• _DATA EXTRACTS_
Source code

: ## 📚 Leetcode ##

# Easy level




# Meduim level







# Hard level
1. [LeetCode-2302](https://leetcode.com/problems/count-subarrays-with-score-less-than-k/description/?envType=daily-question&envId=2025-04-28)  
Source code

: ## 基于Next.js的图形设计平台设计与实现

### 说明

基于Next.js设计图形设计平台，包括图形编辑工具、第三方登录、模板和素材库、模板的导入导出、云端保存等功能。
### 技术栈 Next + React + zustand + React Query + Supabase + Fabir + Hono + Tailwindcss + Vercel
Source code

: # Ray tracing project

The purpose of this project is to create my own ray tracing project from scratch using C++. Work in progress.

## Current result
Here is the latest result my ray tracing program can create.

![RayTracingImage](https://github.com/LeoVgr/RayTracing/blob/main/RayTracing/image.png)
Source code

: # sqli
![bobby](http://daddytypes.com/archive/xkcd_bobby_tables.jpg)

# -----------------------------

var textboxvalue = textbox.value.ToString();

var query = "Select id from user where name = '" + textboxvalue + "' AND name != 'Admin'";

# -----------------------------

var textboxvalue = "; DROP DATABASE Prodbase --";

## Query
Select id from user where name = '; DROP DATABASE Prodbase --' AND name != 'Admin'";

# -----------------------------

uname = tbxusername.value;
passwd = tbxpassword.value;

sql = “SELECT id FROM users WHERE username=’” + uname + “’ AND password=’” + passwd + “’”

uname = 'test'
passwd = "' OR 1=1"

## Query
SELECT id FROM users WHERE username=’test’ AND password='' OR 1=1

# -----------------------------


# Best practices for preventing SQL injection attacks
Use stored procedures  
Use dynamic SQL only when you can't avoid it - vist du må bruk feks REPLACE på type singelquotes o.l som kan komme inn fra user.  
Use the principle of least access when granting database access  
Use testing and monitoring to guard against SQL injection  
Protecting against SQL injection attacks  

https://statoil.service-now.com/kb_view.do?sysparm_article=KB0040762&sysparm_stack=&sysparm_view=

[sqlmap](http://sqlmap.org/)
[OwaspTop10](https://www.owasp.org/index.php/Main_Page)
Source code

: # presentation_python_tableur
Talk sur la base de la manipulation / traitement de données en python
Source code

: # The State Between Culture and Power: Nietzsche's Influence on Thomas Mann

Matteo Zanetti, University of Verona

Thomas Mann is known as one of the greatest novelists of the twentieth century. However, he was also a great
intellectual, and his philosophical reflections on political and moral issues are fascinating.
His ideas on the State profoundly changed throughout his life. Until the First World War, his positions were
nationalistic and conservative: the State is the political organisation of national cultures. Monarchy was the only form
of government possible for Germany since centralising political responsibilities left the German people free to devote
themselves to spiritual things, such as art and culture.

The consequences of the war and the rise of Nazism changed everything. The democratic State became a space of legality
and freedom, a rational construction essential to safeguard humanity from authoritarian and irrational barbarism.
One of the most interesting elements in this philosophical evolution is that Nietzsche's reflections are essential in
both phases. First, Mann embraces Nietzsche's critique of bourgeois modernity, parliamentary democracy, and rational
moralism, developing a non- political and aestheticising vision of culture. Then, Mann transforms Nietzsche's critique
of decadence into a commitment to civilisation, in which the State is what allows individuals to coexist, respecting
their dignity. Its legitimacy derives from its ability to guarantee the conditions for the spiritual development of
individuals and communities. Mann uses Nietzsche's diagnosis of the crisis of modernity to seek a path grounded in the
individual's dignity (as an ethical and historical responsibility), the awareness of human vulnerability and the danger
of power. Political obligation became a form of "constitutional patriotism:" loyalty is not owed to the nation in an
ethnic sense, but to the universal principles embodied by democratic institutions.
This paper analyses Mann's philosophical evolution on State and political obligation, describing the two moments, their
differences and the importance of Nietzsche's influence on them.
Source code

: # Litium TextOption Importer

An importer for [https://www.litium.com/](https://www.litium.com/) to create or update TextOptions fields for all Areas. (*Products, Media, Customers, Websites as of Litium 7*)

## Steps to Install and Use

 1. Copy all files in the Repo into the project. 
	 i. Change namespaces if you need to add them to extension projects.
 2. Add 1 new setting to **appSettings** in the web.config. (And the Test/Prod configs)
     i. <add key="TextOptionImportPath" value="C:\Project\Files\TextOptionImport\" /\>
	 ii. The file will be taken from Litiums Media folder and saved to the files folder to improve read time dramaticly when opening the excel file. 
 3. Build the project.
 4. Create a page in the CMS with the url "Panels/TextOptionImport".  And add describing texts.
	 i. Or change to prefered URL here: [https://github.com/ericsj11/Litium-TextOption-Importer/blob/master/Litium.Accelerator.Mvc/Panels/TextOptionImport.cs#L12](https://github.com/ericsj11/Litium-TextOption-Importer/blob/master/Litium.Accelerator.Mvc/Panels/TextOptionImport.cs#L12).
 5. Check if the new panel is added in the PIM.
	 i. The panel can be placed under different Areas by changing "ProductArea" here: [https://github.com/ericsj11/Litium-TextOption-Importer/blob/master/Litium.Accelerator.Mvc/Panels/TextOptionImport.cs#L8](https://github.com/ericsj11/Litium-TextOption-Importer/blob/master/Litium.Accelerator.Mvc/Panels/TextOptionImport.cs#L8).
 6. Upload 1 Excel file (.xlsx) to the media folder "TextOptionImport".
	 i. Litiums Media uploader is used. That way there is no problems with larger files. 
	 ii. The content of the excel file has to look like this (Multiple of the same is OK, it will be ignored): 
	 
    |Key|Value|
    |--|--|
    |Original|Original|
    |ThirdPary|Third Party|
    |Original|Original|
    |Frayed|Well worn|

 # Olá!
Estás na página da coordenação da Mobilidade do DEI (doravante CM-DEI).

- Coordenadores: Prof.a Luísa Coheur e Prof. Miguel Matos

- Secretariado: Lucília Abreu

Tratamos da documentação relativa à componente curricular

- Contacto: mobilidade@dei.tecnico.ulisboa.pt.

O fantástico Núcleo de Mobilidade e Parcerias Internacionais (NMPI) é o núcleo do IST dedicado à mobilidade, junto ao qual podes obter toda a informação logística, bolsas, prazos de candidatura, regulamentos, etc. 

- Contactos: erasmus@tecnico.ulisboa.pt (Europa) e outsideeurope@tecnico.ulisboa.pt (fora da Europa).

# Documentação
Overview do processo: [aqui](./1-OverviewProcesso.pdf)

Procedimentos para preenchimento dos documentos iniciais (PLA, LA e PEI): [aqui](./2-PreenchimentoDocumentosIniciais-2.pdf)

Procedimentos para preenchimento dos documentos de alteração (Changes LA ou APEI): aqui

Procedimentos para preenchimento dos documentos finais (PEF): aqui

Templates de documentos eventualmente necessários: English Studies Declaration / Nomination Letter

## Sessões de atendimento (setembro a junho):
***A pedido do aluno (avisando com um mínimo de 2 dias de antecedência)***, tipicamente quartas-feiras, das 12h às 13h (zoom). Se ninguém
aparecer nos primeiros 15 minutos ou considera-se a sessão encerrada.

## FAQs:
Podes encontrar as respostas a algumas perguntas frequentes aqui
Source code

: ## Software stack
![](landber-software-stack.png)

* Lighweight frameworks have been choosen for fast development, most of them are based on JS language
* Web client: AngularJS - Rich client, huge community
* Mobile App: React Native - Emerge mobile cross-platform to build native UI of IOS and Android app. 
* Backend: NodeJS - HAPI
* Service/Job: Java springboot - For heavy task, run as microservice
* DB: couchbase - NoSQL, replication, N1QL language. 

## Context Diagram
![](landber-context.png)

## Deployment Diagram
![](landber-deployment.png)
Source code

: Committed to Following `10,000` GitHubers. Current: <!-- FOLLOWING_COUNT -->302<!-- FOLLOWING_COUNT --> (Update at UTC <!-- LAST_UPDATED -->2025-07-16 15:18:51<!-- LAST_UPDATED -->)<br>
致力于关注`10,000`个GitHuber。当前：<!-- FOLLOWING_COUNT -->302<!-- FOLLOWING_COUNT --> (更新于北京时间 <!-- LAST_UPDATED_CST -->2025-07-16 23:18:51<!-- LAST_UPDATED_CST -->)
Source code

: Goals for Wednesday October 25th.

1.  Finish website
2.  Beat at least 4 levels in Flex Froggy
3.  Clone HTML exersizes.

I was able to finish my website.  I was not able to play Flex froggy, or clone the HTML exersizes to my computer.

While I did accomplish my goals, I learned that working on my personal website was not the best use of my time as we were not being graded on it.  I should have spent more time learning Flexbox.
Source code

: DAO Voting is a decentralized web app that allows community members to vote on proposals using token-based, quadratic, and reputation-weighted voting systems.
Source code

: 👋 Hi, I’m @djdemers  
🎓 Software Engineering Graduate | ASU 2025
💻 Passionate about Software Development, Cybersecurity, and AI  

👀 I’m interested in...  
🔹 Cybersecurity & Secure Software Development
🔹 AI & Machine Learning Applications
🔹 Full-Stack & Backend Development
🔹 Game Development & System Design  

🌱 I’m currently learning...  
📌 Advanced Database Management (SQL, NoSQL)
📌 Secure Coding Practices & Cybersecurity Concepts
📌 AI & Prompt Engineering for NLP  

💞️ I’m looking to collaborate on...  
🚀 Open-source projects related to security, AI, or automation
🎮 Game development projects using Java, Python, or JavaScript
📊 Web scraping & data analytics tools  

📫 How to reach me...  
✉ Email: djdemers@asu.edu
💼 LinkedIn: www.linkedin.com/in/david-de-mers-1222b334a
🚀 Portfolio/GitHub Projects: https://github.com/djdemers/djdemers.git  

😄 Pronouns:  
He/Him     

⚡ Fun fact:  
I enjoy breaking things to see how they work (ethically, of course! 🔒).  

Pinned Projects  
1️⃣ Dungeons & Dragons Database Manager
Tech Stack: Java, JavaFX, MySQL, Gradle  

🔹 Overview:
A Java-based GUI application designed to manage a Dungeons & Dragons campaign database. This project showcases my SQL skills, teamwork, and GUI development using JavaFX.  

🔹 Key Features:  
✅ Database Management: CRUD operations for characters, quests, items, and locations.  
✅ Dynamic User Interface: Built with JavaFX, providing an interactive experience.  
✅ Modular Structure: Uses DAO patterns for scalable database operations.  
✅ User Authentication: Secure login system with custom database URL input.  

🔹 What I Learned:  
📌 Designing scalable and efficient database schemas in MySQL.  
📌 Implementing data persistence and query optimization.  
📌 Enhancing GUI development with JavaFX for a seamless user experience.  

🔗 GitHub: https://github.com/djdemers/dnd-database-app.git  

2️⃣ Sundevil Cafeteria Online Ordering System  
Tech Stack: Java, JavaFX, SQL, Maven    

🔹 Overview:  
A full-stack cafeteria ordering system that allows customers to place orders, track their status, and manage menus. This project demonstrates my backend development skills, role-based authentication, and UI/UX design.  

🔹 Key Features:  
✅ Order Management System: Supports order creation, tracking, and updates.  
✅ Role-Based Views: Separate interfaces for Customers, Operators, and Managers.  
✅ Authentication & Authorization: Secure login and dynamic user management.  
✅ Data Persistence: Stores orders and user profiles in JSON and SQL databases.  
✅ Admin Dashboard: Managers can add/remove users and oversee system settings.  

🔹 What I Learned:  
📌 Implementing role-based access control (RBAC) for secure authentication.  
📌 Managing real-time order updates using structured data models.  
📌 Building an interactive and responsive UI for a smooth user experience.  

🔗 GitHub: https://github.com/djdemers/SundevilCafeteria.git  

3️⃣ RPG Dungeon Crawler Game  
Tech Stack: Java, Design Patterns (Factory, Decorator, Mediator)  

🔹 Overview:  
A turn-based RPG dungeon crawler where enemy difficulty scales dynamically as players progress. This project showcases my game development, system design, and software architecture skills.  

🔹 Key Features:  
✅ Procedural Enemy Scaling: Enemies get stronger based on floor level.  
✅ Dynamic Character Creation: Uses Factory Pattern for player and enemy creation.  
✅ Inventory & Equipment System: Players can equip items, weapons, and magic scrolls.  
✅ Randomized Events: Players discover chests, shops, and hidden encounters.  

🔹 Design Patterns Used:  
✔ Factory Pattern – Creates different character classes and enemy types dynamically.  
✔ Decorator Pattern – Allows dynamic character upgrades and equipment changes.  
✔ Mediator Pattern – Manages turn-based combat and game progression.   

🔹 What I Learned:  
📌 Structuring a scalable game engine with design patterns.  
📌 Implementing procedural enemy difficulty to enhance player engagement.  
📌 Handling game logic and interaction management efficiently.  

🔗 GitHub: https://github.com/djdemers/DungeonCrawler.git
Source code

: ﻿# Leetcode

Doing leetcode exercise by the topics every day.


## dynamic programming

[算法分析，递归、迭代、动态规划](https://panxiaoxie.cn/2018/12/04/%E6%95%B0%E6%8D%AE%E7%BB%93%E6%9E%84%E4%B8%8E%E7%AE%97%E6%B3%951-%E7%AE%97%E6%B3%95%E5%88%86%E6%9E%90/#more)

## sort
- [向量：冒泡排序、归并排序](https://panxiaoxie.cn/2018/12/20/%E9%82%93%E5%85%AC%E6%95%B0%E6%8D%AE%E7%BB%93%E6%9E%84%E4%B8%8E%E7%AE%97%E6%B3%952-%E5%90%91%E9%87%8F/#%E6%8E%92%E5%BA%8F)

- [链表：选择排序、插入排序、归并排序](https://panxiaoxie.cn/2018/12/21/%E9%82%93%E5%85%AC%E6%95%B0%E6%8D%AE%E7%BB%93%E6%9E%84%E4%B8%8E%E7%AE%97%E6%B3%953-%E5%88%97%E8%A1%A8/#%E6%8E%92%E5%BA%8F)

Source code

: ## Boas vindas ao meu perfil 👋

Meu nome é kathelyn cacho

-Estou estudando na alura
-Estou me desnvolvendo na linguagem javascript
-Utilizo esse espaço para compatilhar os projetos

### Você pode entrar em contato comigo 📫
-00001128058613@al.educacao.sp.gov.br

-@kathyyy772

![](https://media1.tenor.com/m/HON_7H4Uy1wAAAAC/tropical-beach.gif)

• _WHAT YOU WILL DO_
Recast everything from the line containing "Doing leetcode exercise" down to the end of the records as a numbered list, one line per item, leaving out blank lines.

• _TASK RESULT_
1. Doing leetcode exercise by the topics every day.
2. ## dynamic programming
3. [算法分析，递归、迭代、动态规划](https://panxiaoxie.cn/2018/12/04/%E6%95%B0%E6%8D%AE%E7%BB%93%E6%9E%84%E4%B8%8E%E7%AE%97%E6%B3%951-%E7%AE%97%E6%B3%95%E5%88%86%E6%9E%90/#more)
4. ## sort
5. - [向量：冒泡排序、归并排序](https://panxiaoxie.cn/2018/12/20/%E9%82%93%E5%85%AC%E6%95%B0%E6%8D%AE%E7%BB%93%E6%9E%84%E4%B8%8E%E7%AE%97%E6%B3%952-%E5%90%91%E9%87%8F/#%E6%8E%92%E5%BA%8F)
6. - [链表：选择排序、插入排序、归并排序](https://panxiaoxie.cn/2018/12/21/%E9%82%93%E5%85%AC%E6%95%B0%E6%8D%AE%E7%BB%93%E6%9E%84%E4%B8%8E%E7%AE%97%E6%B3%953-%E5%88%97%E8%A1%A8/#%E6%8E%92%E5%BA%8F)
7. Source code
8. : ## Boas vindas ao meu perfil 👋
9. Meu nome é kathelyn cacho
10. -Estou estudando na alura
11. -Estou me desnvolvendo na linguagem javascript
12. -Utilizo esse espaço para compatilhar os projetos
13. ### Você pode entrar em contato comigo 📫
14. -00001128058613@al.educacao.sp.gov.br
15. -@kathyyy772
16. ![](https://media1.tenor.com/m/HON_7H4Uy1wAAAAC/tropical-beach.gif)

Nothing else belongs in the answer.